SA Treasurer Rob Lucas’s refusal yesterday to rule out further privatisation of health services and job cuts in hospitals has shocked workers who help care for South Australia’s ill, elderly and most vulnerable.
Mr Lucas’s admission he was open to privatising vital public health services and inevitable job cuts was a betrayal of the South Australian community, United Workers Union public sector director Demi Pnevmatikos said today.
“In the midst of a global pandemic, the Treasurer finally has revealed the secret plan that the community has been fearful of all along,” Ms Pnevmatikos said.
“The Marshall Liberal Government is not ruling out privatisation – that’s why they want to attack the conditions and safeguards for South Australian workers.”

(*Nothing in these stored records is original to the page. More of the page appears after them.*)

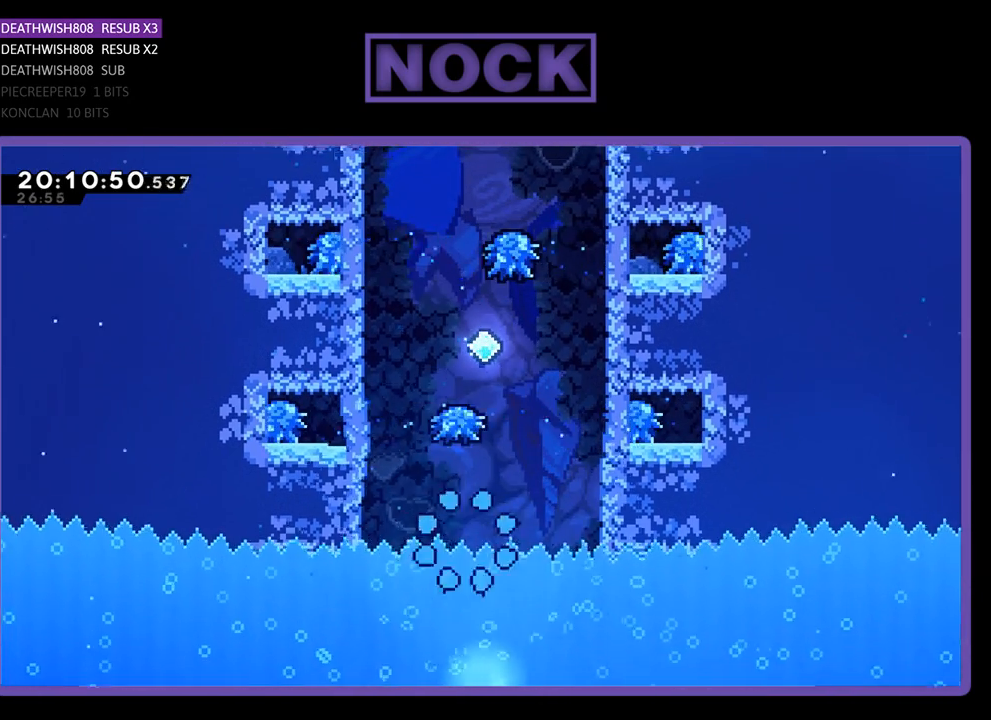
{"buttons": ["R2", "DPAD_LEFT"], "left_stick": "center", "right_stick": "center", "events": [[433, "DPAD_LEFT", "down"], [433, "R2", "down"]]}
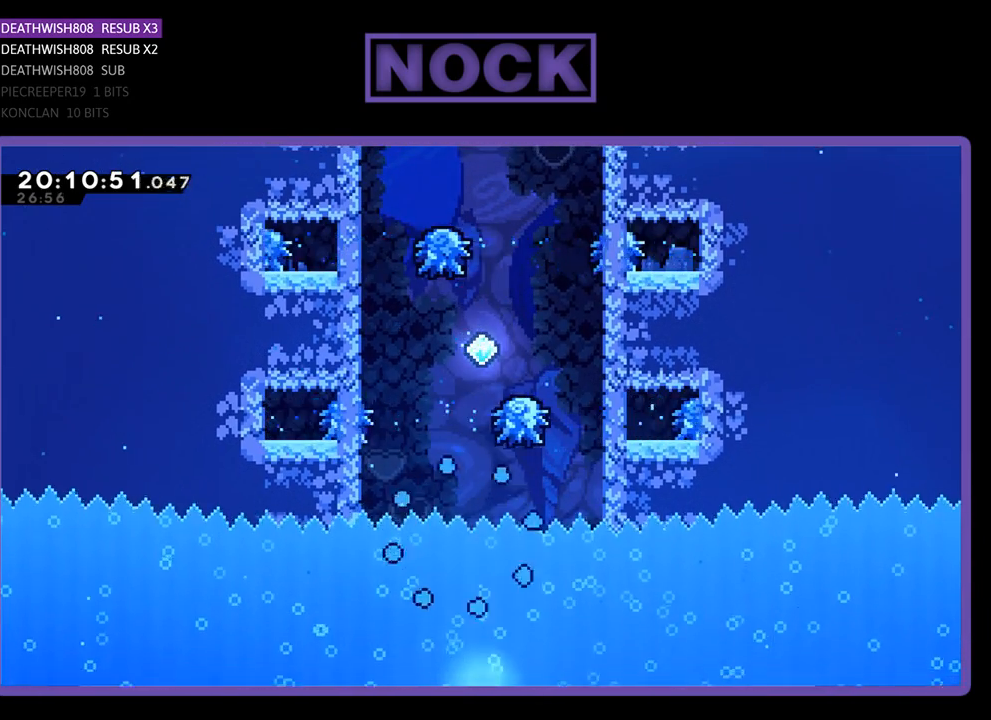
{"buttons": ["R2", "DPAD_LEFT"], "left_stick": "center", "right_stick": "center", "events": [[133, "DPAD_UP", "down"], [167, "DPAD_LEFT", "up"], [200, "DPAD_LEFT", "down"], [200, "DPAD_UP", "up"]]}
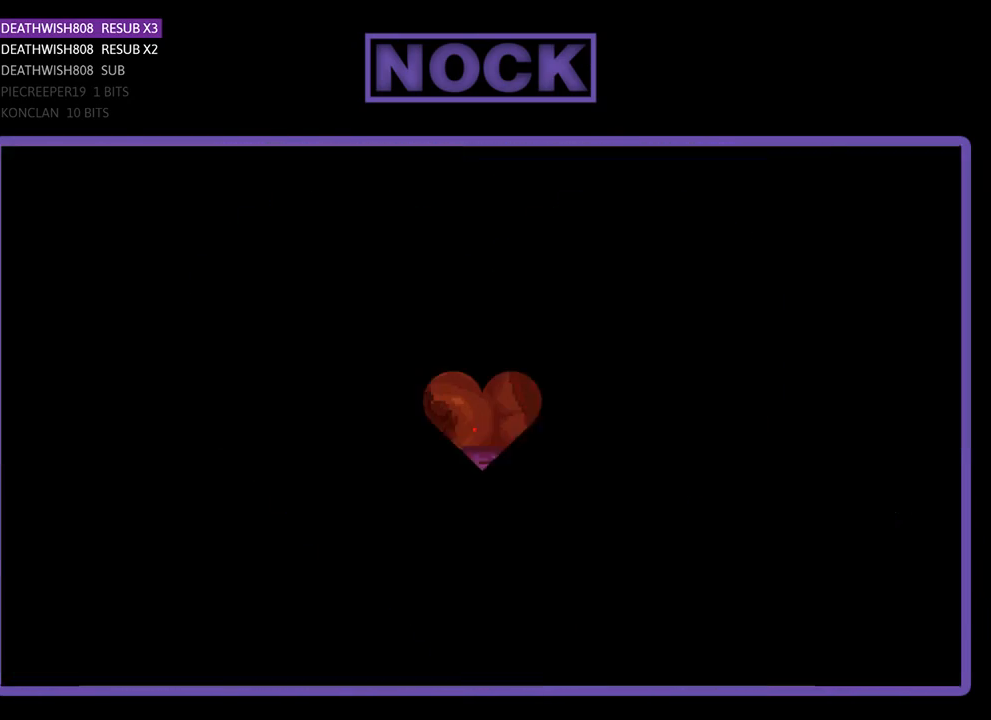
{"buttons": ["R2", "DPAD_LEFT"], "left_stick": "center", "right_stick": "center", "events": [[100, "DPAD_UP", "down"], [433, "DPAD_UP", "up"]]}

Ms Pnevmatikos said Mr Lucas’s open discussion about privatisation options was a stark contrast to Mr Marshall’s statement ahead of the 2018 election that the Marshall Liberal Government did not have a “privatisation agenda”.
“At a time when we need our public health services most, this government will not rule out privatisation. They will not rule out job cuts,” Ms Pnevmatikos said.
“The fact the Treasurer could even consider privatisation and job cuts in the midst of the current health crisis is unconscionable and puts the community on a dangerous path.”
Ms Pnevmatikos said the comments by Mr Lucas revealed the Marshall Liberal Government was hell-bent on privatising public sector health services, no matter the damage to workers or communities.
Health heroes work in vital health roles including as hospital cleaners, patient services assistants, orderlies working in operating theatres and intensive care units, food services, sterilisation technicians, disability support workers and aged care workers, including in remote and regional areas.
They are fighting for job security – to retain all current conditions and protecting the provisions in their current agreement – and a fair wage increase with back pay.
On ABC’s Riverland Radio service yesterday (EDS: 8:43) Mr Lucas said when asked about possible privatisation of health services: “We’re leaving open the options in relation to that, in terms of what we have done in the last three years, clearly, in some areas, and what we might do in the future.”
Mr Lucas also discussed situations in which he would consider privatising health services and job cuts.
“It’s got to be the same level of service … I would have thought to your listeners if you can actually deliver the same quality of service but at a cheaper cost they would have very few concerns about that,” he told ABC Radio.
A South Australian Employment Tribunal hearing about industrial action by health workers is continuing.